Task prompt
Carry over every entry exactly as written, though not the pictures it contains.

== Extracted records

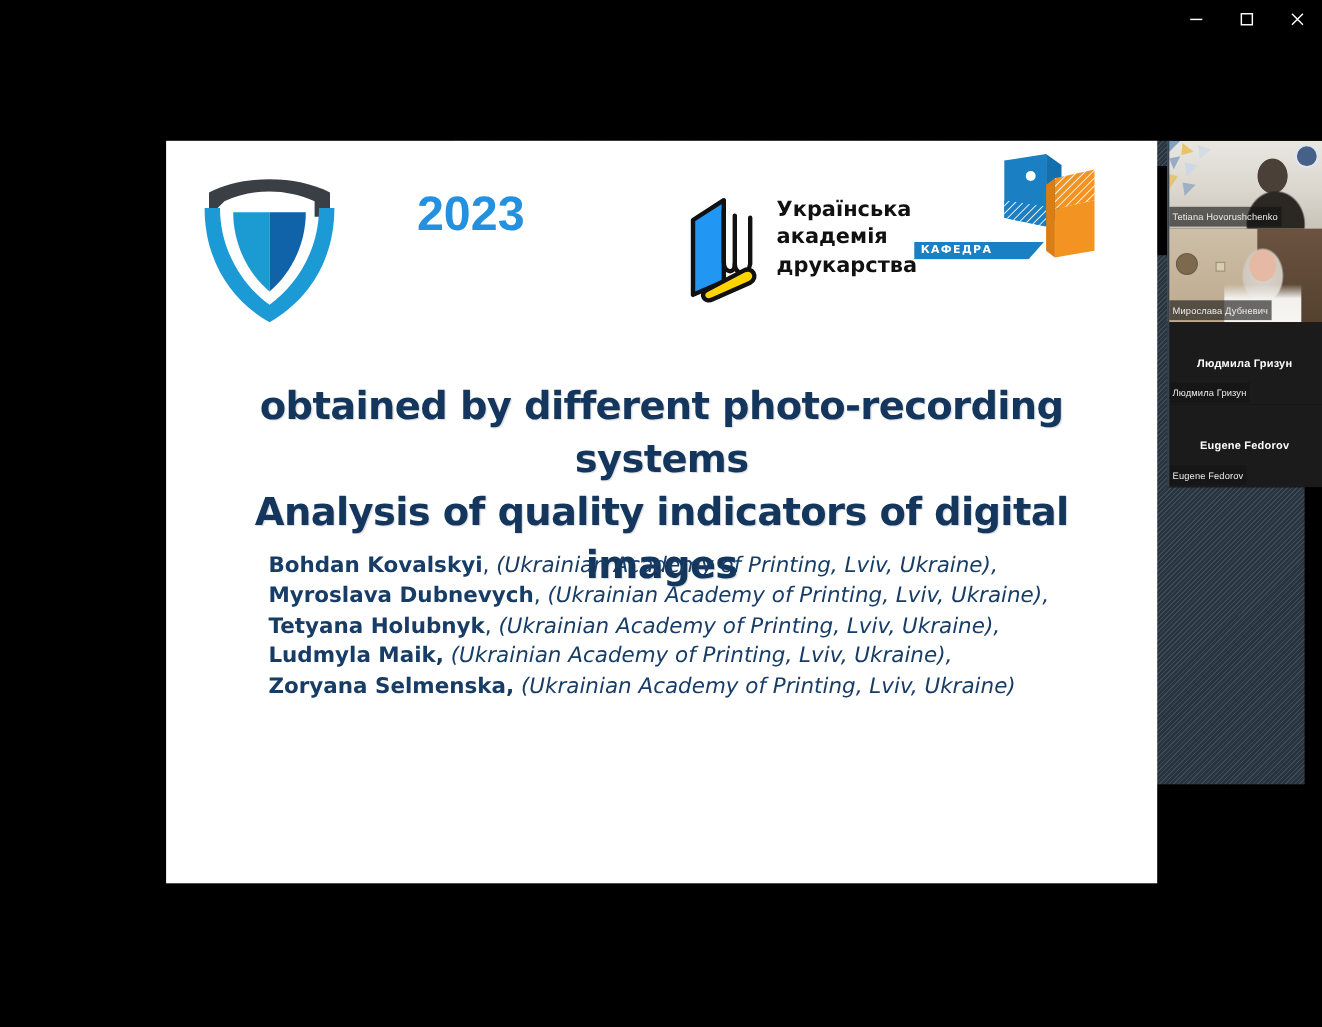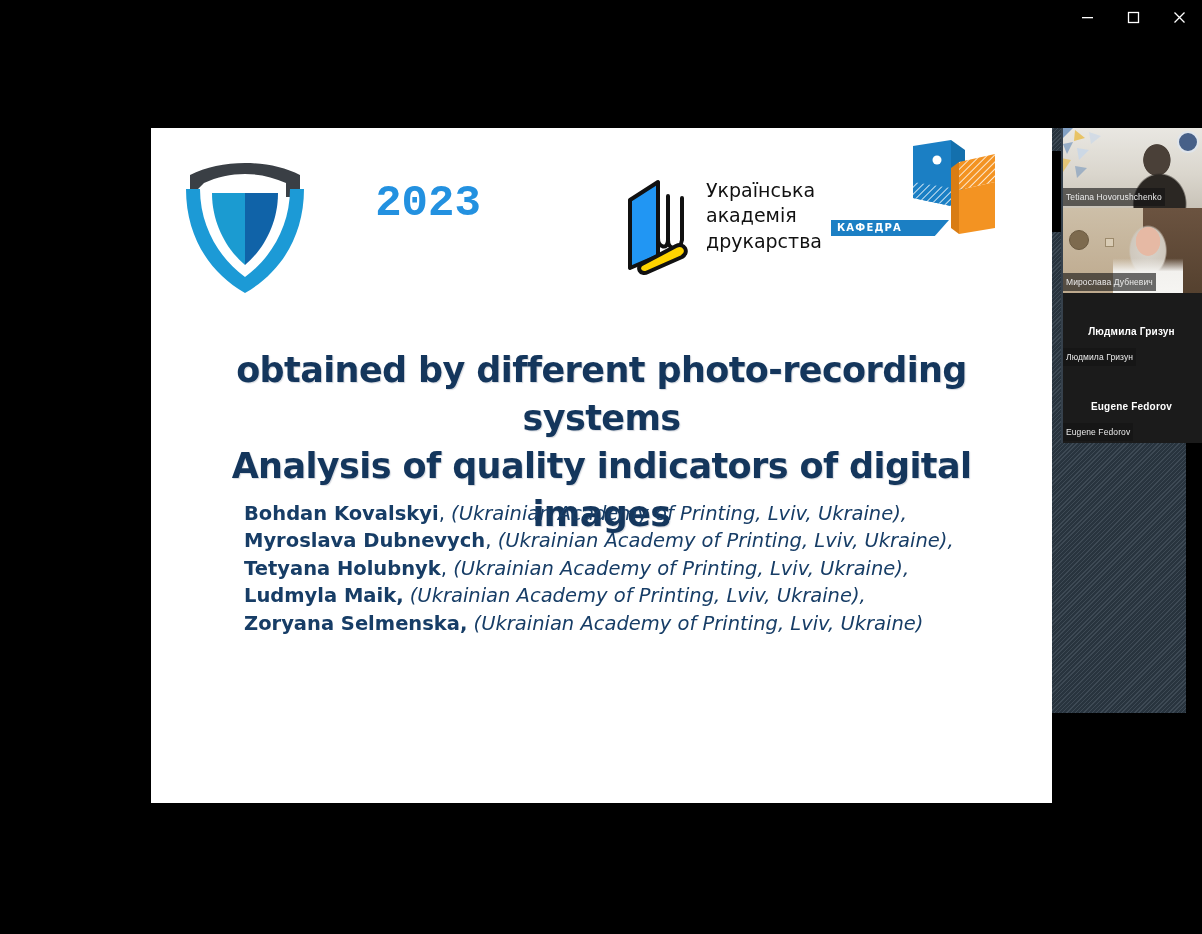--- a/index.html
+++ b/index.html
@@ -65,7 +65,7 @@
   .wm-itsis { color: #27a9d4; font-weight: 700; }
   .wm-year {
     font-size: 44px; font-weight: 700; color: #2391e0; text-align: center;
-    font-family: Liberation Mono, monospace; padding-right: 16px; margin-top: 10px;
+    font-family: Liberation Sans, sans-serif; padding-right: 16px; margin-top: 2px;
   }
 
   

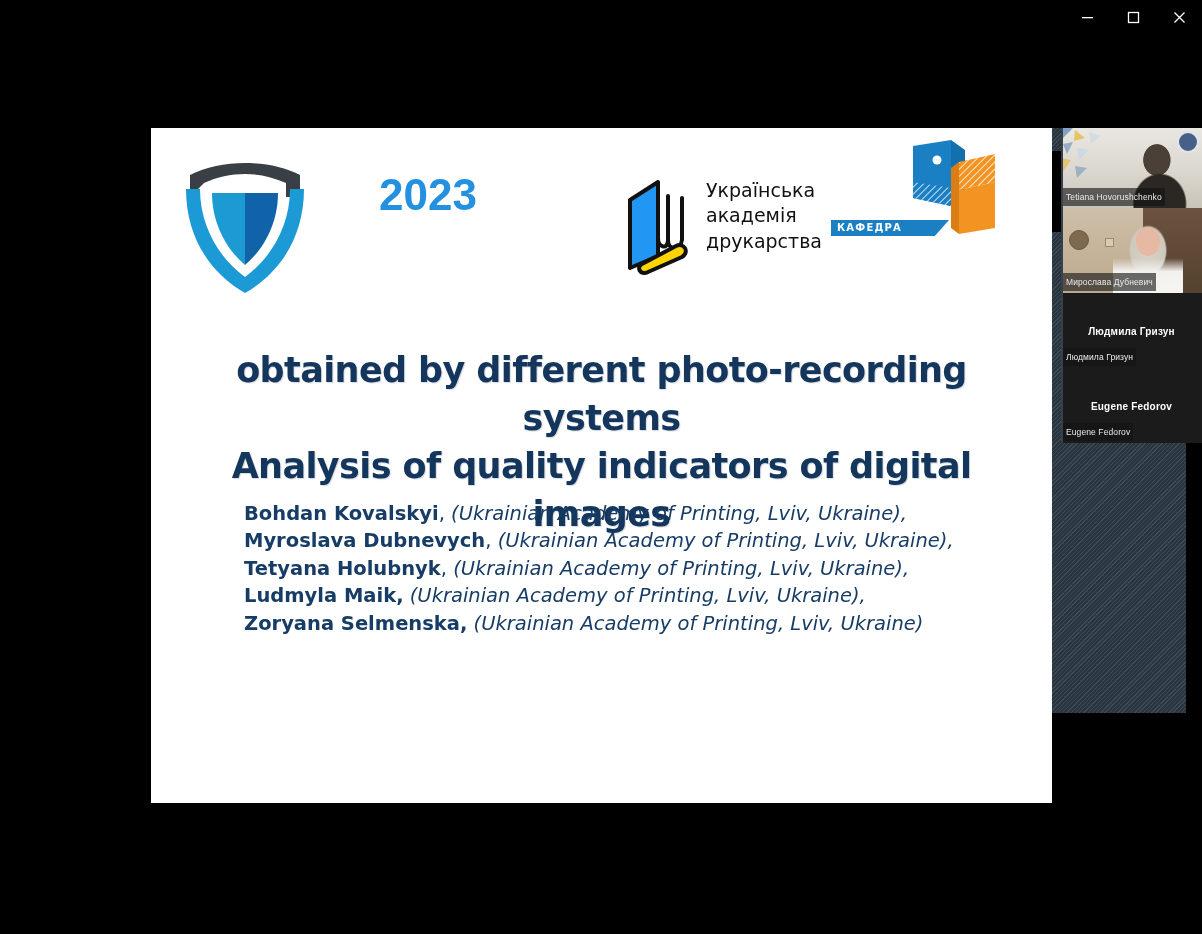--- a/index.html
+++ b/index.html
@@ -73,7 +73,7 @@
   .uap-mark { position: absolute; left: 0; top: 2px; width: 72px; height: 100px; }
   .uap-text {
     position: absolute; left: 82px; top: 4px;
-    font-family: "DejaVu Sans", sans-serif; font-weight: 400;
+    font-family: "DejaVu Sans", sans-serif; font-weight: 700;
     font-size: 19px; line-height: 1.33; color: #111111;
   }
 

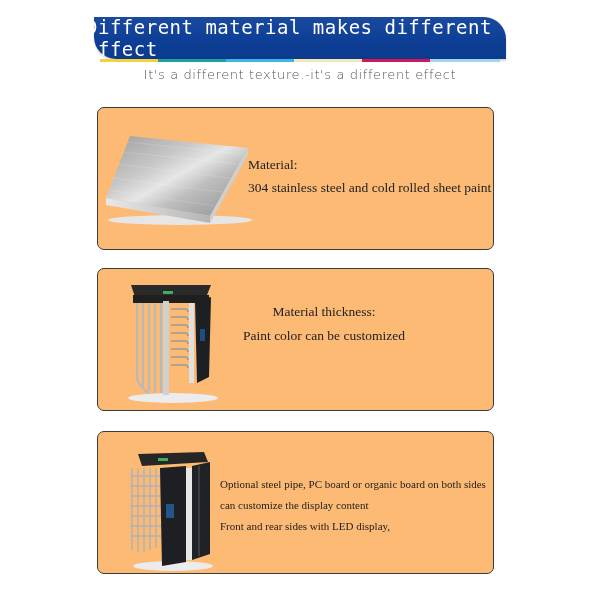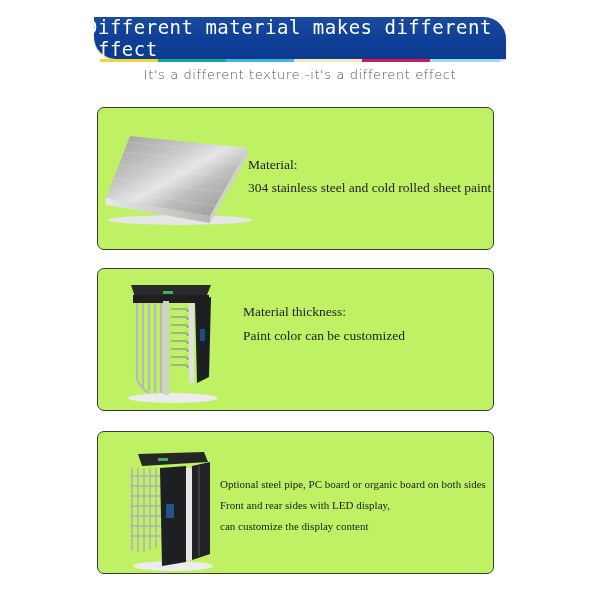--- a/index.html
+++ b/index.html
@@ -30,7 +30,7 @@
 
   .panel {
     position: absolute; left: 97px; width: 397px;
-    border: 1.5px solid #3a3a3a; border-radius: 7px; background: #bef264;
+    border: 1.5px solid #3a3a3a; border-radius: 7px; background: #fdba74;
   }
   .panel-1 { top: 107px; height: 143px; }
   .panel-2 { top: 268px; height: 143px; }

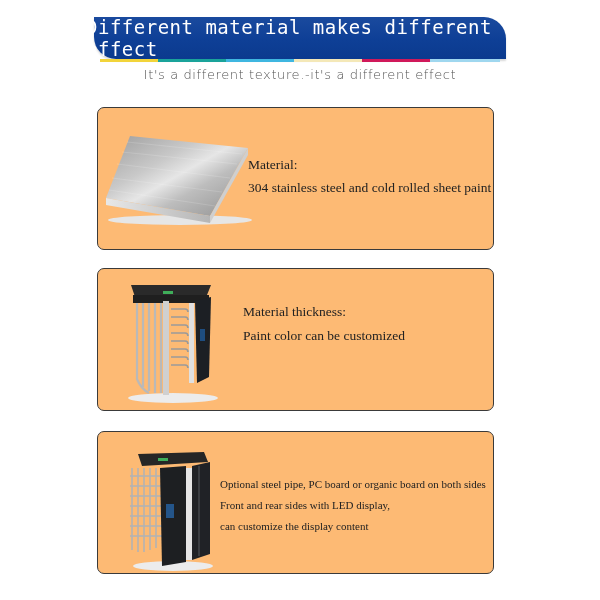--- a/index.html
+++ b/index.html
@@ -42,7 +42,7 @@
   .p1-text { left: 150px; top: 50px; }
   .p1-text .line + .line { margin-top: 9px; }
 
-  .p2-text { left: 145px; top: 36px; }
+  .p2-text { left: 145px; top: 36px; text-align: center; }
   .p2-text .line + .line { margin-top: 10px; }
 
   .p3-text { left: 122px; top: 47px; font-size: 11px; }

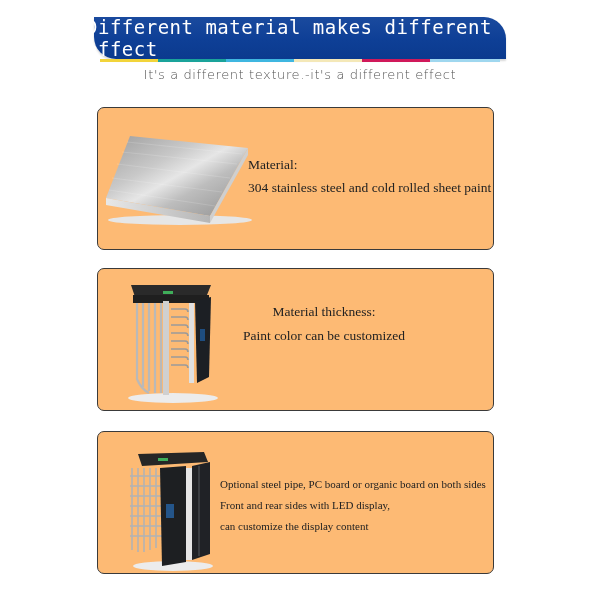--- a/index.html
+++ b/index.html
@@ -174,8 +174,8 @@
   </svg>
   <div class="panel-text p3-text">
     <span class="line">Optional steel pipe, PC board or organic board on both sides</span>
+    <span class="line">can customize the display content</span>
     <span class="line">Front and rear sides with LED display,</span>
-    <span class="line">can customize the display content</span>
   </div>
 </div>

====

Response to the exercise
--- a/index.html
+++ b/index.html
@@ -65,7 +65,7 @@
   .wm-itsis { color: #27a9d4; font-weight: 700; }
   .wm-year {
     font-size: 44px; font-weight: 700; color: #2391e0; text-align: center;
-    font-family: Liberation Mono, monospace; padding-right: 16px; margin-top: 10px;
+    font-family: Liberation Sans, sans-serif; padding-right: 16px; margin-top: 2px;
   }
 
   

--- a/index.html
+++ b/index.html
@@ -73,7 +73,7 @@
   .uap-mark { position: absolute; left: 0; top: 2px; width: 72px; height: 100px; }
   .uap-text {
     position: absolute; left: 82px; top: 4px;
-    font-family: "DejaVu Sans", sans-serif; font-weight: 400;
+    font-family: "DejaVu Sans", sans-serif; font-weight: 700;
     font-size: 19px; line-height: 1.33; color: #111111;
   }
 

--- a/index.html
+++ b/index.html
@@ -30,7 +30,7 @@
 
   .panel {
     position: absolute; left: 97px; width: 397px;
-    border: 1.5px solid #3a3a3a; border-radius: 7px; background: #bef264;
+    border: 1.5px solid #3a3a3a; border-radius: 7px; background: #fdba74;
   }
   .panel-1 { top: 107px; height: 143px; }
   .panel-2 { top: 268px; height: 143px; }

--- a/index.html
+++ b/index.html
@@ -42,7 +42,7 @@
   .p1-text { left: 150px; top: 50px; }
   .p1-text .line + .line { margin-top: 9px; }
 
-  .p2-text { left: 145px; top: 36px; }
+  .p2-text { left: 145px; top: 36px; text-align: center; }
   .p2-text .line + .line { margin-top: 10px; }
 
   .p3-text { left: 122px; top: 47px; font-size: 11px; }

--- a/index.html
+++ b/index.html
@@ -174,8 +174,8 @@
   </svg>
   <div class="panel-text p3-text">
     <span class="line">Optional steel pipe, PC board or organic board on both sides</span>
+    <span class="line">can customize the display content</span>
     <span class="line">Front and rear sides with LED display,</span>
-    <span class="line">can customize the display content</span>
   </div>
 </div>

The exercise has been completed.